Gardiner y Mr.Chance

Existe el pensamiento. Y luego está esto otro: "En todo jardín hay una época de crecimiento. Existe la primavera y el verano, pero también el otoño y el invierno, a los que suceden nuevamente la primavera y el verano. Mientras no se hayan seccionado las raíces, todo está bien y seguirá estando bien". Quien lo decía era el experto financiero Chauncey Gardiner, respondiendo al presidente de los EEUU en relación con la situación por la que atravesaba la Calle, Wall Street; era Mr.
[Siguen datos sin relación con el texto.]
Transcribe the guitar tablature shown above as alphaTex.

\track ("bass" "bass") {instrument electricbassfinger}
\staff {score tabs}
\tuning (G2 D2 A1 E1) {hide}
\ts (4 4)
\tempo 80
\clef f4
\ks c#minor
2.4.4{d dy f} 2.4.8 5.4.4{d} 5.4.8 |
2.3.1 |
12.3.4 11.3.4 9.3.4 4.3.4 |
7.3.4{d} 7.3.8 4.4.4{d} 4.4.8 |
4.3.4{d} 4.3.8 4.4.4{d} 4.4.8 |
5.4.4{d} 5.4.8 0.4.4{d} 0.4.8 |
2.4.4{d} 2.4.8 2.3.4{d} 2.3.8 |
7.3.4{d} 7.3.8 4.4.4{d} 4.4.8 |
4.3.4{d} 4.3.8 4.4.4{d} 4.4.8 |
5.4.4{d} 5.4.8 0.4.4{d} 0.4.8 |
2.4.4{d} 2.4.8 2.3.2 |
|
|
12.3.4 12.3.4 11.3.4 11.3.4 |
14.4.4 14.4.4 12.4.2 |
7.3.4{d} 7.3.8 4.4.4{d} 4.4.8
Chance, el jardinero-autista creado por Jerzy Kosinski (Desde el jardín, 1970, adaptada al cine, con guión del autor y protagonizado por Peter Sellers, como Bienvenido, Mr. Chance, 1979, por resonancias berlanguianas). "Debo reconocer, señor Gardiner -le respondió el presidente-, que hace mucho, mucho tiempo no escucho una observación tan alentadora y optimista como la que acaba de hacer", y continuaba elogiando a su confidente para temas financieros y haciendo sofisticadas apreciaciones a partir de aquella observación naturalista de las finanzas.

Mr. Chance fue creado como el gran enigma de la política americana y su parodia. Jardinero formado desde niño junto a su amo, incapaz de reconocer nada que no tuviera que ver con su pequeño jardín y lo visto en TV, era transformado, por un leve embrollo, en un ser de apreciaciones extraordinarias por su sencillez; influyente en Wall Street y en el entorno del presidente; increíble imán para el dinero, el poder y el sexo. Finalmente, tras caer el viejo presidente, era nominado candidato. En la fiesta de nominación, Chance sintió que todo lo que había conocido fuera de su mundo, el jardín, se desvanecía al ver a su "amante" en brazos de un condecorado general. Atravesando la nube de cámaras que le esperaba, tras cruzar un portón, se encontró en un jardín. En un-su jardín. "Ni un solo pensamiento turbó la mente de Chance -dice Kosinski-. La paz reinaba en su corazón". Estaba de nuevo en el jardín, el sencillo y seguro jardín.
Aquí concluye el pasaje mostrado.